Last week and earlier this week, it stopped raining. It’s one of those rare years you get to burn in sunlight in freaking July.
I bunked college that day for visiting this little handicraft market that was in town for some days. I never know about these things because I rarely go out exploring my own city. But the festooned tents and a sea of clay pottery caught my eye as I drove past that road- this one day I took a different way back home from college. But that's not what I was interested in, every bit of my soul piqued when I saw a yellow banner with 'BOOK FESTIVAL' written on it in large, bold Helvetica. Bright red in colour.
As I parked and headed to this tent, I had a nice chat with the main guy who managed and set up the whole thing and partly recognized me from last year. He recommended a few genres and also explained how they source the whole thing. So basically they have a collection of donated books, bigger packages that are lost in transit and might eventually end up discarded. Although the books they were selling for Rs. 100 or 200 per kilogram were a bit dusty and way older classics like Danielle Steel or Charlotte Bronte or Horowitz, they had a few of those BookTok ones they were selling for a 10-15% discount. And if you're good at bargaining, you can actually pull a 15.1% discount.
These guys didn't have the kind of expertise the sellers in Pune’s ABC road or FC road have with the genre, story or authors. So after a little chat, I surfed the entire tent full of books mostly organised on the basis of their prices. And that's when a guy working there pointed out a few magazines and asked me if I'd be interested in them. As soon as I heard magazines, in my head appeared the pile of issues of 'The Week' in my room which I’ve never read. But too polite to reject his offer, I started digging a carton full of heavy mags. A lot of these were travel photography magazines, the rest were just fashion and beauty ones. But towards the side, what looked like they were almost squeezed in, were a few issues of Sotheby's and Christie's from their New York auctions and viewings. They were also very very pleasing to the eye and to hold in your hands.

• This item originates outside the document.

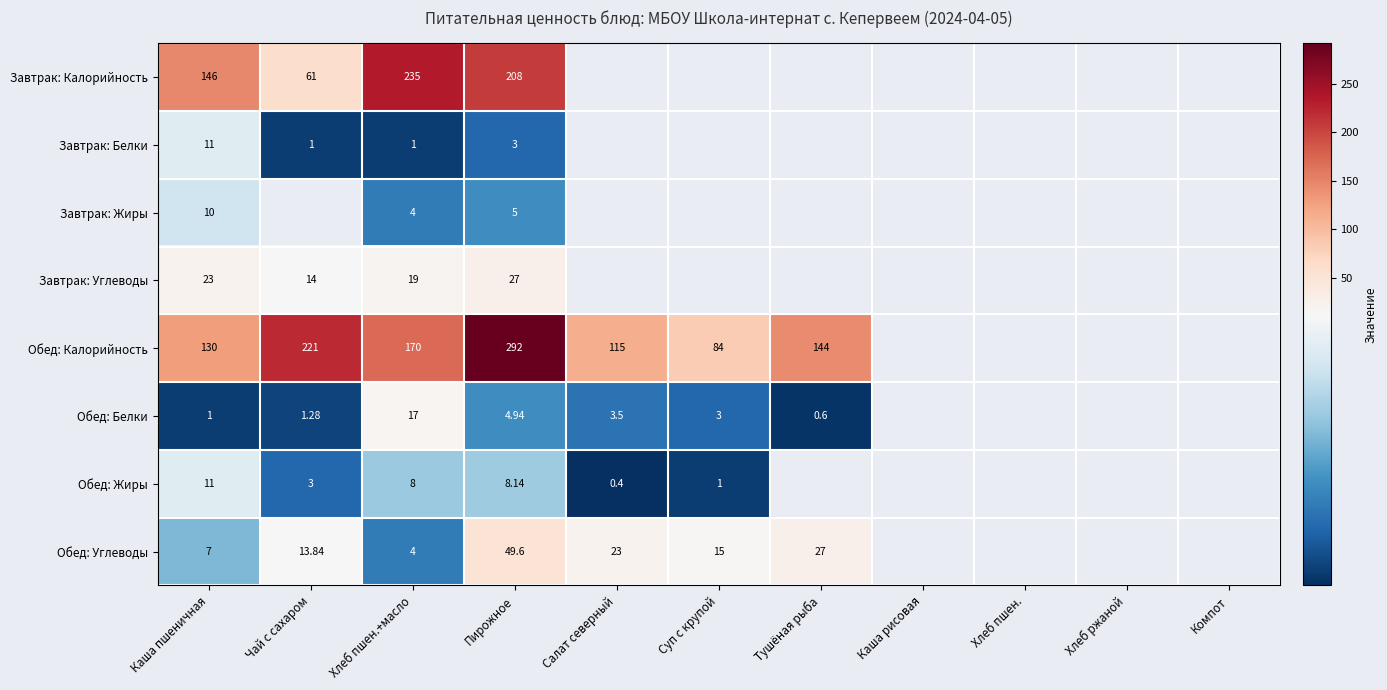

What is the highest value of the Обед: Жиры series?

11.0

At first I just picked a giant issue of the Christie's which was from 2019 on Post-War and Contemporary Art which I had also seen on Instagram. I saw a profile on Lucian Freud by David Dawson and never have I ever made a decision so fast to buy a magazine. I picked the Sotheby's because they had paintings and profiles of South Asian artists where I hoped to find some from India.
I ended up purchasing only the magazines and cancelling other books because… low on cash. Typical. I was lucky enough to escape the rain back home that day (always a notable victory). Locked myself in my room and just looked at all the paintings. I watched them for hours. I felt like a little kid- looking at toys in a store. Way too confused to decide which one will make your vacation worth that year.

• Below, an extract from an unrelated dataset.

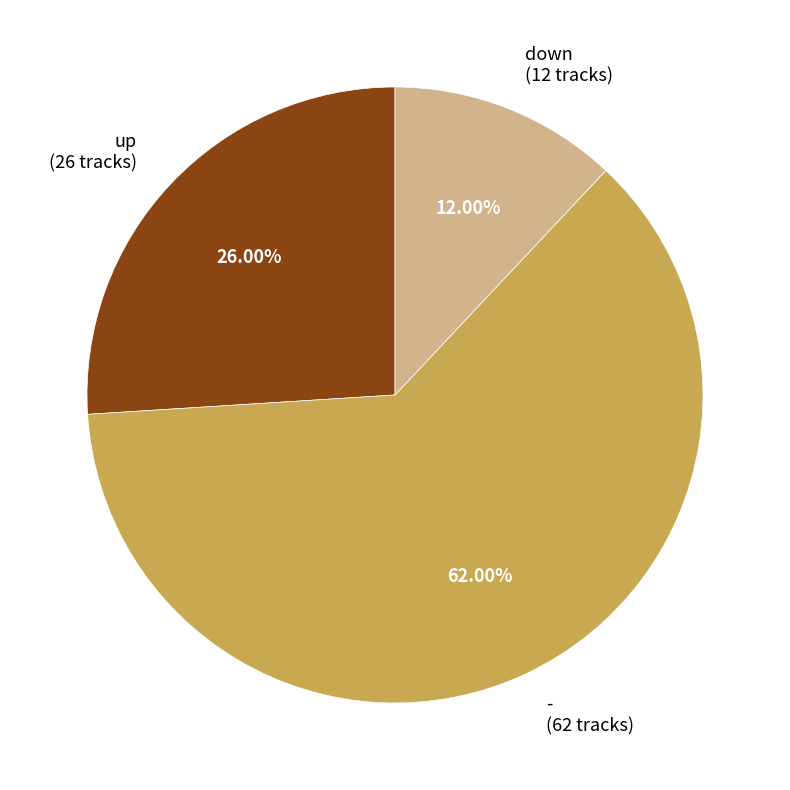

Does - represent more than half of the total?

Yes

I remember this sense of pride I felt that night when I opened the magazines again and found artists from home. Prabhakar Barwe, VS Gaitonde, Khobragade, Shanti Dave, Haldar, Hari Gade, and so many more from the country. Their first payment receipts, profiles, little moments from their life, struggles and most important of all- the art. My head felt bloated with all that reading. And I smiled about the thought of how I imagined my exhaustion as a bloated head.
Feeling literally smitten with magazines and paintings does weary you out. Especially when you like to believe that you’re rekindling your love for art. I’ve been watching some videos on YouTube about these artists’ paintings and works. A painter’s lifestyle fascinates me.
How they create unique works, amazing pieces of art and very beautifully hide an artist’s interpretation of a silly real life scenario that immediately makes you let out a sigh of contentment… of course when you actually find it.
How they find meaning to life in hues and shadows makes me think of real life as a myth..
And counting out the rebel against my dad for not letting me put things up on my bedroom wall. I still don’t get, despite immense admiration for the art form, how paintings can change my thoughts.
How they belong nowhere but in a louvre.
Maybe what could justify my “immense admiration” could be the thought- how paintings deserve to be worshipped and not printed on pieces of million dollar papers from archival links.